According to Costanzo et al. (2004), Whi5 is believed to change its localization depending on CDK phosphorylation of Whi5. Like transcription factors, it will localize to either the nucleus or outside of the nucleus. When CDK is active and it associates with Whi5, then Whi5 will dissociate from SBF, and it will exit the nucleus. However, when CDK is not present or active, then Whi5 will localize back into the nucleus. Whi5 is in the nucleus in late mitosis and G1 phase. Once the mitotic exit network is activated and CDK activity is reduced, Whi5 enters the nucleus.
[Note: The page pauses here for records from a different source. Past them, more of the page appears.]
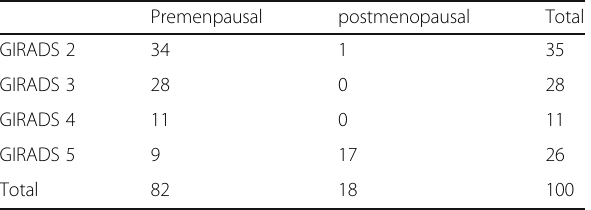
Table 2 GIRADS classification and patient ’ s age whether pre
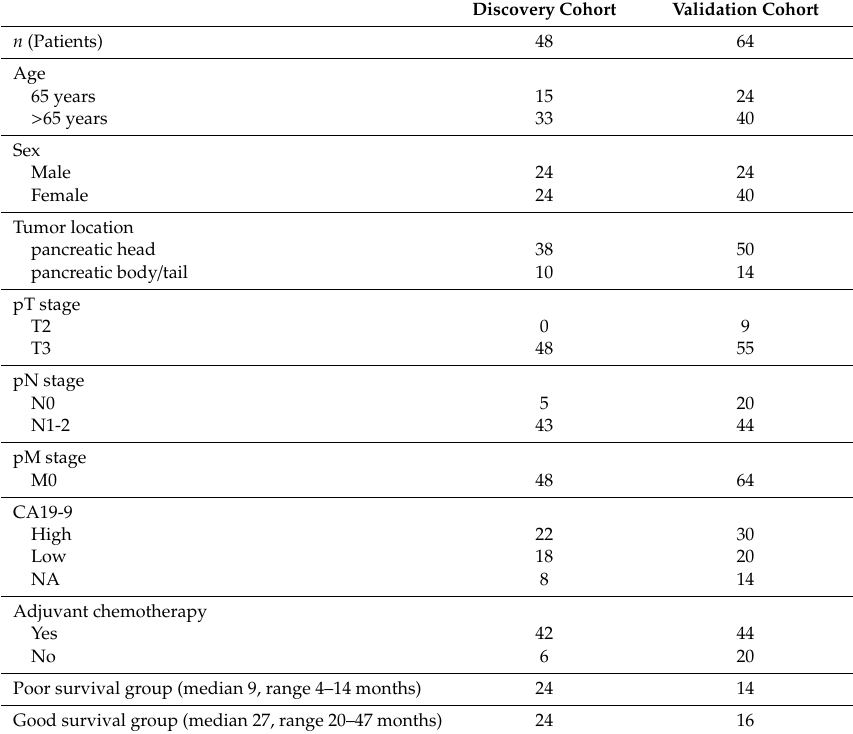
Table 1. Clinical and histopathological characteristics of pancreatic ductal adenocarcinoma patients. Discovery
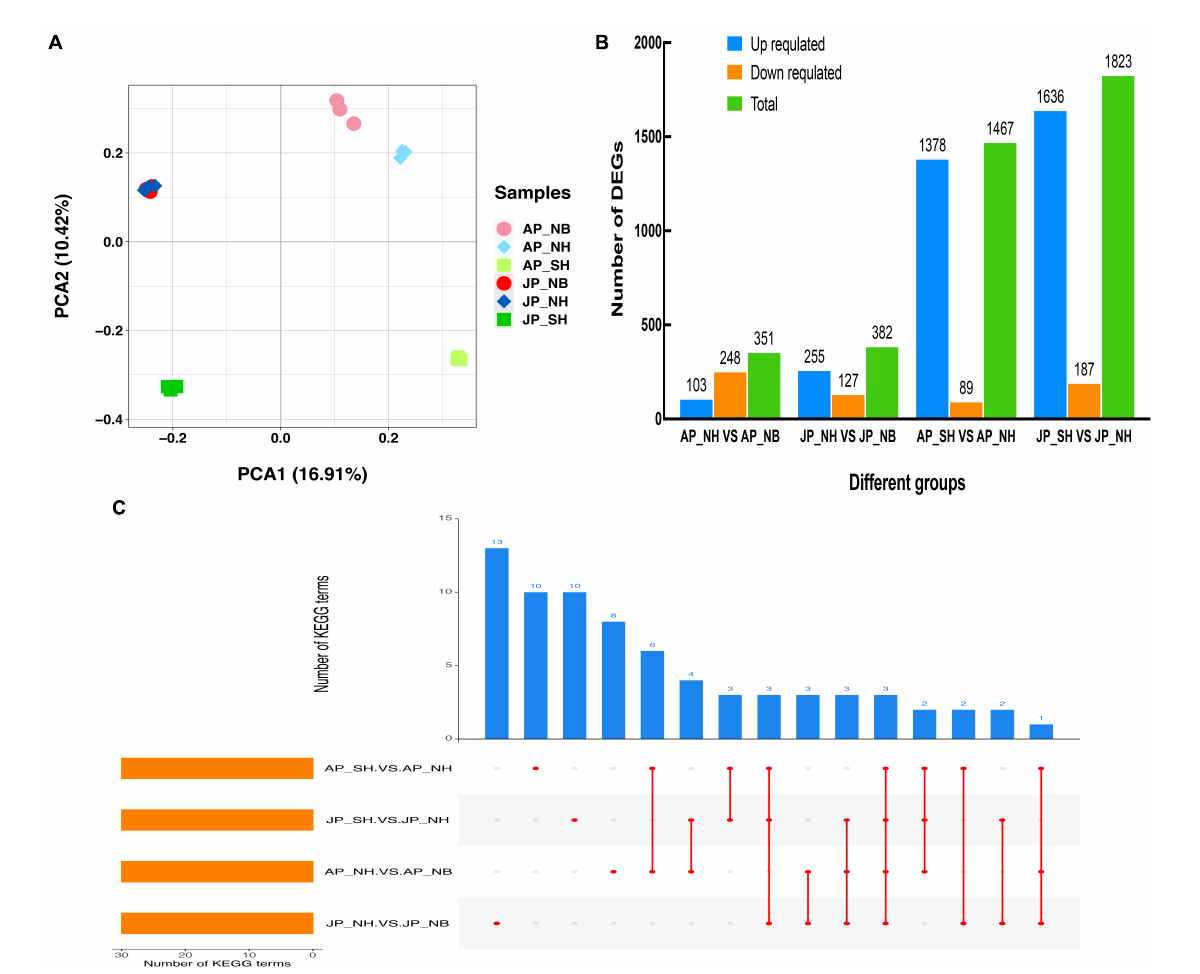
FIGURE4 (A) Principal component analysis (PCA) score plot genes profiles from different groups. (B) Number of differentially expressed genes (DEGs) in different comparison groups. (C) The number of KEGG pathways of DEGs in different comparison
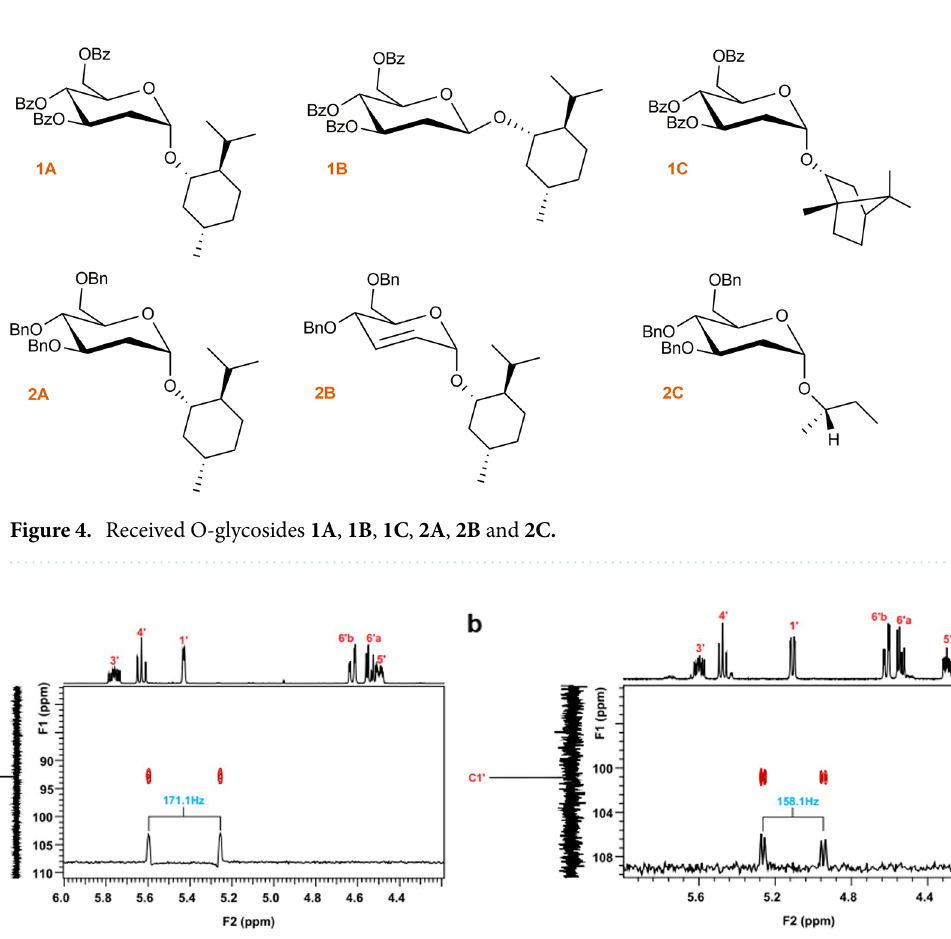
Figure 5. nd - HSQC spectra with the value of the 1 J C–H coupling constant for: ( a ) molecule 1A —alpha anomer; ( b ) 1B molecule—beta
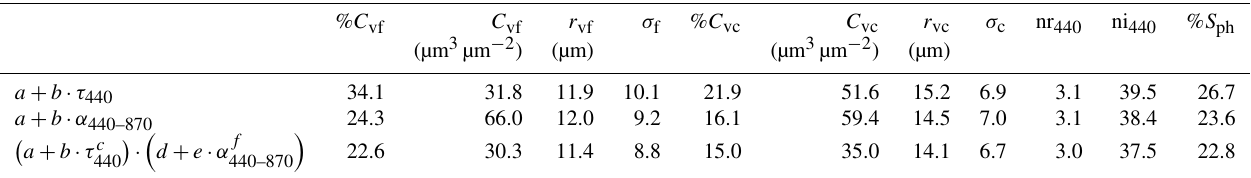
Table 4. Mean relative uncertainties (in percent) for each retrieved aerosol microphysical properties modeled using several mathematical formulations over the whole dataset.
And, when Cln3 activates CDK, then it will cause the dissociation of Whi5 and its concomitant exit from the nucleus.

Whi5 and Cln3 dilution 
A study done by Kurt Schmoller et al. (2015) shows that with increasing concentration of Cln3, there is also increasing cell size. Therefore, the total concentration of Cln3 is constant until pre-Start G1 is reached. Additionally, in the same respect, Whi5 amount does not increase or decrease, but with increasing cell size, total Whi5 concentration decreases. Thus, with Whi5 total concentration decreasing and Cln3 total concentration remaining constant, Whi5 dilution via cell growth results in the control of proliferation. Researchers found that in S/G2/M phases, Whi5 is synthesized in a size-dependent manner. When the daughter cell is born, the small cell has a high concentration of Whi5, which keeps the cell in pre-Start phase. As the cell size increases, the preliminary Whi5 amount will be diluted in the larger cytosol volume, and the constant Cln3 concentration will be greater than the concentration of the Whi5 inhibitor. Therefore, the concentration of Whi5 and Cln3 can explain why there are timing standards for when the cell will enter S phase. Thus, the Whi5 inhibitor and its coordination with Cln3 are critical proteins that control cell size.

SBF-controlled genes 
Once Whi5 is dissociated from SBF-controlled genes, it results in the transcription of major genes that allow the cell to enter S phase. These genes include G1/S and S cyclins, which are crucial for the onset of the next phase. According to Vishwanath Iyer et al. (2001), SBF-controlled genes are important for budding and for membrane and cell-wall biosynthesis. Therefore, Whi5 is an important regulator for eventual cell cycle events.